“The drums were calling me.”
Dorothy Wilkie’s (b. 1944) choreography involves the re-staging and re-choreographing of traditional West African and Afro-Cuban dances. For example, with Yankadi-Makura, a dance of the Susu people of Guinea, which is performed as a social ritual, allowing young people a public outlet for flirting, Wilkie maintians key elements like the rhythmic patterns while incorporating hip-hop moves.
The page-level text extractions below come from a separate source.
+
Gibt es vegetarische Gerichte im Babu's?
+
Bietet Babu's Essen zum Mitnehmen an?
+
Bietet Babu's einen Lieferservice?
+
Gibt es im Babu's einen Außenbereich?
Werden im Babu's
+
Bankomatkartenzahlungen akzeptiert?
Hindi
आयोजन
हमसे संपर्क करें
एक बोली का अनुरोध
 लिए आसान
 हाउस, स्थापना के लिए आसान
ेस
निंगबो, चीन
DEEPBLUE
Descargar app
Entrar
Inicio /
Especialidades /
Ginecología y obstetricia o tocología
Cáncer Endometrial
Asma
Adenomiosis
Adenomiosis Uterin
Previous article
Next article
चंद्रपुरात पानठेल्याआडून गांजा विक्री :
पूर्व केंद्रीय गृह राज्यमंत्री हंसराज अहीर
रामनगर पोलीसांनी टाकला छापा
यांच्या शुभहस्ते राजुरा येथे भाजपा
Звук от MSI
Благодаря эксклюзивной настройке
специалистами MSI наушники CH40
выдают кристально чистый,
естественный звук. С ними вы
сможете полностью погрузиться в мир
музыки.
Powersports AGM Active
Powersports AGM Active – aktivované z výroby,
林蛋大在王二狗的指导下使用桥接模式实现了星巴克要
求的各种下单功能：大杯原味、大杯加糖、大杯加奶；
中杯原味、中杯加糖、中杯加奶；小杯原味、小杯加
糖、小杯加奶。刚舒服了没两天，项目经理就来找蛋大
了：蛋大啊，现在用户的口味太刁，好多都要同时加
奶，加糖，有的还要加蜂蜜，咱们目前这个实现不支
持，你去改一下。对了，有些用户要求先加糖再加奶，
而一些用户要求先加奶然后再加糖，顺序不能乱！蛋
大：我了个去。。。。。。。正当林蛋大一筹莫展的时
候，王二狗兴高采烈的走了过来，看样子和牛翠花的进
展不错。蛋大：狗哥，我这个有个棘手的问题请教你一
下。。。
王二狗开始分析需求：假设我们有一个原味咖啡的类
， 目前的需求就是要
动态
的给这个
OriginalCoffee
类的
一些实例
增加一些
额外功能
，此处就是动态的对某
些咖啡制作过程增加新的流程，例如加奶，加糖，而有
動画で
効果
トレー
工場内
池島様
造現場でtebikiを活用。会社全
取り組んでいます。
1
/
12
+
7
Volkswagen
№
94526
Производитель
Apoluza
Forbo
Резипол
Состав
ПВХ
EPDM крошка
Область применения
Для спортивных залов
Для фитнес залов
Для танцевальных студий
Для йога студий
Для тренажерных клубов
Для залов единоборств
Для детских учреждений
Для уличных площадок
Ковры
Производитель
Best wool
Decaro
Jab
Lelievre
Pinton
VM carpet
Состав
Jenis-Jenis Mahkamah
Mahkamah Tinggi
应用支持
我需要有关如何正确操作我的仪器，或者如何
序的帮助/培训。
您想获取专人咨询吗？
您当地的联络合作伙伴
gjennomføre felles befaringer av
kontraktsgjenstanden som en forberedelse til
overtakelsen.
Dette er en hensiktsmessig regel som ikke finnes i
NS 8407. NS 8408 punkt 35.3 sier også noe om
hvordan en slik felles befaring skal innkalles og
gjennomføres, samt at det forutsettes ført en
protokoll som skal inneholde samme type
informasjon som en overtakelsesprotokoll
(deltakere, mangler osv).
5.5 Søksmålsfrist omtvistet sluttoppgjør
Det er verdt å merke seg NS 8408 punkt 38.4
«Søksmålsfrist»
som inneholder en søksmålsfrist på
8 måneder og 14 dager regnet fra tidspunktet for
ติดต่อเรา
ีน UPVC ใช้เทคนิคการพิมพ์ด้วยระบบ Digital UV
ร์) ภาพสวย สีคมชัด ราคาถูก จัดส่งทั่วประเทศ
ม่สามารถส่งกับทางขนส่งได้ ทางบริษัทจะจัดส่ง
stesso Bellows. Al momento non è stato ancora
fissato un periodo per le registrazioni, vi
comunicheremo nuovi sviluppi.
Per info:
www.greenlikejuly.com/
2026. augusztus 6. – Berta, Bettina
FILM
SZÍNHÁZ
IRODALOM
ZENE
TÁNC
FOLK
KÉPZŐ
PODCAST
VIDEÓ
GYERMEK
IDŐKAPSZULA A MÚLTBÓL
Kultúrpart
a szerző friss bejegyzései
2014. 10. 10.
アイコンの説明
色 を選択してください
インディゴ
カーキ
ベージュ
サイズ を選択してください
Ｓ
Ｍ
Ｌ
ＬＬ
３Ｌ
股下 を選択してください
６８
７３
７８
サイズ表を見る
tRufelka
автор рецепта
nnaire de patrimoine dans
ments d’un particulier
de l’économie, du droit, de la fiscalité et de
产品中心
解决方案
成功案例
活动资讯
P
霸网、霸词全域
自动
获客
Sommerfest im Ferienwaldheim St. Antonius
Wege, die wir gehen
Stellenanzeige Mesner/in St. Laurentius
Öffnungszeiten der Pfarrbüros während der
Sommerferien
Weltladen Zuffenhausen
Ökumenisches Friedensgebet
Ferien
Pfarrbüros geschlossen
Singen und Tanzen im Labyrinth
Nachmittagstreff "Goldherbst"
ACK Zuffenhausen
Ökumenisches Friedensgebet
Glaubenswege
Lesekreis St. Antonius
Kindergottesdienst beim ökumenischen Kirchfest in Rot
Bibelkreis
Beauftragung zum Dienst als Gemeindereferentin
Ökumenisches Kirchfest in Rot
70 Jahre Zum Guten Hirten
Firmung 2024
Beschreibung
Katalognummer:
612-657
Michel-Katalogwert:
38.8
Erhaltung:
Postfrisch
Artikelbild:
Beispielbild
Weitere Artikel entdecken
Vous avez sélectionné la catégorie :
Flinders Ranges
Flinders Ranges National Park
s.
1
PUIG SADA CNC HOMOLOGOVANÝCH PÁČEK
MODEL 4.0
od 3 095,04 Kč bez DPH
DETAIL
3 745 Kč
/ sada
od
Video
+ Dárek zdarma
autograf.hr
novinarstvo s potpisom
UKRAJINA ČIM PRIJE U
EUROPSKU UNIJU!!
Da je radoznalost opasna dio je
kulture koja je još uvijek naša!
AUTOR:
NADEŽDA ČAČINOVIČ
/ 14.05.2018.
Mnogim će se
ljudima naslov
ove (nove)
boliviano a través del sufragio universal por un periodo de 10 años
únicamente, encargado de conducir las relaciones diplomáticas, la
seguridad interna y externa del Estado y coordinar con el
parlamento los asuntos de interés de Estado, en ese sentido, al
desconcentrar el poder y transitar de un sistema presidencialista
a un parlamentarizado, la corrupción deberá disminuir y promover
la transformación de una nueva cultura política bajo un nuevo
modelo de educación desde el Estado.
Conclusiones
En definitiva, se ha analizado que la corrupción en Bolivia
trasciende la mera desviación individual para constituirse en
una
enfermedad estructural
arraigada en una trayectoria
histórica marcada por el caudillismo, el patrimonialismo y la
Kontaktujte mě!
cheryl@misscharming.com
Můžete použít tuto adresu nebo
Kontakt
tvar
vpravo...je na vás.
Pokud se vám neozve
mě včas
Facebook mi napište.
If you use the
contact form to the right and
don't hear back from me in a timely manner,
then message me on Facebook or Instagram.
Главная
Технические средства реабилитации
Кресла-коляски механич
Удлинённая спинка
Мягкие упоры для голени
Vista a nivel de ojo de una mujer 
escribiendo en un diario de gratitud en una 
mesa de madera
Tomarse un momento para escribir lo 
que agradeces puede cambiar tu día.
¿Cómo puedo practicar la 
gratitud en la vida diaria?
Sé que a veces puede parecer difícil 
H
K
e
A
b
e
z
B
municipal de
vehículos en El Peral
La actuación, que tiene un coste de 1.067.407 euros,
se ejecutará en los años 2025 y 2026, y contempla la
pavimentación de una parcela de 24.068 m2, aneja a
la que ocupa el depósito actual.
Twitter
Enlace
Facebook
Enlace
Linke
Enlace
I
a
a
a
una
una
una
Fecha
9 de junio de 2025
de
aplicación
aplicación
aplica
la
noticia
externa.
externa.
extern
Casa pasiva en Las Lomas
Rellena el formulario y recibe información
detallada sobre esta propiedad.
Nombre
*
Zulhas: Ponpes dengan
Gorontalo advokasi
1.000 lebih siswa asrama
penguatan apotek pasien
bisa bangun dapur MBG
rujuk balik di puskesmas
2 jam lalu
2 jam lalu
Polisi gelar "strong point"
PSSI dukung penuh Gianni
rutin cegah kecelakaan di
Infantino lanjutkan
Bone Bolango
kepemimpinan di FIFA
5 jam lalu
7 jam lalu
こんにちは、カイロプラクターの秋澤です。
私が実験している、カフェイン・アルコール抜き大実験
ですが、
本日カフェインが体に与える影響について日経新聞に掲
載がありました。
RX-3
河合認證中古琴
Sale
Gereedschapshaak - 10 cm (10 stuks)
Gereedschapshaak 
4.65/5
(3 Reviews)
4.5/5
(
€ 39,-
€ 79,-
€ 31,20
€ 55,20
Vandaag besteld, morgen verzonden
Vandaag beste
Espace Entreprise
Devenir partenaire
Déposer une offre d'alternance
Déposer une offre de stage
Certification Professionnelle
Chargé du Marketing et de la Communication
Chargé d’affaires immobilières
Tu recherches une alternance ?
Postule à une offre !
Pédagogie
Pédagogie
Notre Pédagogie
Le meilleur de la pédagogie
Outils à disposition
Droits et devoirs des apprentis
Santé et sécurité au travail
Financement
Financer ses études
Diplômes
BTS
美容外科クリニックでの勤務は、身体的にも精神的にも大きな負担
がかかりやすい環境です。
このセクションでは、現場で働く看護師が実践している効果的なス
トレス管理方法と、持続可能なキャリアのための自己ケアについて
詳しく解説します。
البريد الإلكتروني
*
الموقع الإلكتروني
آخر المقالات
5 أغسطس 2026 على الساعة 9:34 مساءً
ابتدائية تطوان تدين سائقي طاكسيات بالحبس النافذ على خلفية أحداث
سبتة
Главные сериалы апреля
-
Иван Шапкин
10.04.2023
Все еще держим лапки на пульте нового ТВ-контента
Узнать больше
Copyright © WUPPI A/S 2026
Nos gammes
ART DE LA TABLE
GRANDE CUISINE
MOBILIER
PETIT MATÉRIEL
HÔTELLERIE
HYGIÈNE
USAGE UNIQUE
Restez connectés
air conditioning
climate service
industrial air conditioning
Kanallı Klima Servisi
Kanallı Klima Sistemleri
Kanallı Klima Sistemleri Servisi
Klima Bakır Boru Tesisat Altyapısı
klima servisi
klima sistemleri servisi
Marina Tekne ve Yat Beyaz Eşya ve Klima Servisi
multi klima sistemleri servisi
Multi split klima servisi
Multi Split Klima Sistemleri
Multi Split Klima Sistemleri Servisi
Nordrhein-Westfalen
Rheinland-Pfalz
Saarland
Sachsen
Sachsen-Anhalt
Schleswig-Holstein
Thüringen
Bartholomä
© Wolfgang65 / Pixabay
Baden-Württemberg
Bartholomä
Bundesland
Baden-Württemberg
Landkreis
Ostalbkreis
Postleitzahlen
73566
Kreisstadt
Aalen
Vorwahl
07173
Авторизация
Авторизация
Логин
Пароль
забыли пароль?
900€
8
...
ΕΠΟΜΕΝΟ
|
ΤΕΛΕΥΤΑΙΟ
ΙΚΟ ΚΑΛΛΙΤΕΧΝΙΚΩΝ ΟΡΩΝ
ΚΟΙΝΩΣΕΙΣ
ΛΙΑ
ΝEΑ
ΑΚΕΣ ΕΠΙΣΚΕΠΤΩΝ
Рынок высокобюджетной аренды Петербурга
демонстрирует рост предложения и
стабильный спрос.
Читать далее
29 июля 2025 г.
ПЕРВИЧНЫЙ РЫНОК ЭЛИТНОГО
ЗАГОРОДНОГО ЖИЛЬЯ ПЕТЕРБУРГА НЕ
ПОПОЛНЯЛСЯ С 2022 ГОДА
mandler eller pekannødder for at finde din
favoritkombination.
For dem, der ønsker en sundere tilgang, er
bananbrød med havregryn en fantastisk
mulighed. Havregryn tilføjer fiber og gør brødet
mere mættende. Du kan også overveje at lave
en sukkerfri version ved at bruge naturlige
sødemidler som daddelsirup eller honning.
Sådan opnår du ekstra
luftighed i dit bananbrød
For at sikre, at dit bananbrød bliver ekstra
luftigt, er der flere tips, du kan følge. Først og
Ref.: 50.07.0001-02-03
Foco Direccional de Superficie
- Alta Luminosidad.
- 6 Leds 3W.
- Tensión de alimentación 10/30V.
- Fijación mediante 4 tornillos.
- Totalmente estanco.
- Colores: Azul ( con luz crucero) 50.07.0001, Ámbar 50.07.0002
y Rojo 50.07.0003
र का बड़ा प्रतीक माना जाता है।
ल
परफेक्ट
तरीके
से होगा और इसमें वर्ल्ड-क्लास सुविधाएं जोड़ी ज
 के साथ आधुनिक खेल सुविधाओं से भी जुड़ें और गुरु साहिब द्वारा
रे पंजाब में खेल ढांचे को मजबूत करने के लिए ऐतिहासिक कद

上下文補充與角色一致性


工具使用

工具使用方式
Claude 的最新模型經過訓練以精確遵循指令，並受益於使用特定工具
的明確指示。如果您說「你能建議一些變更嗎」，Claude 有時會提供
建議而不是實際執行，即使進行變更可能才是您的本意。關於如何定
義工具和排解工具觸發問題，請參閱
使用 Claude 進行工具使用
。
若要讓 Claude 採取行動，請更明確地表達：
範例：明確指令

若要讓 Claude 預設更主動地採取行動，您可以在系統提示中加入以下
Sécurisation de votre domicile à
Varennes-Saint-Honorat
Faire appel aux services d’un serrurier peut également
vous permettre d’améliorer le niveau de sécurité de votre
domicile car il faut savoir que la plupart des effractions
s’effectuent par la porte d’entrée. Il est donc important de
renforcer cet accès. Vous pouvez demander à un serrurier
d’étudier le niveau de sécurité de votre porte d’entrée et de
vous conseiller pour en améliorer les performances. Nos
This was the first time that she experimented with hip-hop, saying, “As a performer and choreographer of African-based dances, I have always been aware of the relationship between popular African-American cultural expression and African arts.” She approaches her work both as an art form and as an aspect of her spiritual practice as an Orisha (deities) devotee and initiate.
Wilkie has been to Cuba five times and has traveled to Africa. She has had a dance residency with Cuban dance company Cutumba; participated in Fiesta del Fuego Conference; studied Orisha dance in Havana and Guinean dance in Guinea with M’bemba Bangoura; West African dance with the Jassu Ballet, James Marshall, Jackie Corley, M’bemba Bangoura, and Youssouf Koumbassa. Wilkie has also studied mambo, meringue, Nigerian and Ghanaian dance, and Santeria and Yoruba dance and culture. Wilkie has also created works for the ODUNDE Festival, Painted Bride Art Center, and University of Pennsylvania, to name a few. Among her honors are a Pennsylvania Council on the Arts fellowship, Leeway Window of Opportunity awards, and a Barrymore Award nomination for Outstanding Choreography/Movement. She has been the artistic director and choreographer of Kùlú Mèlé African Dance and Drum Ensemble for more than 20 years.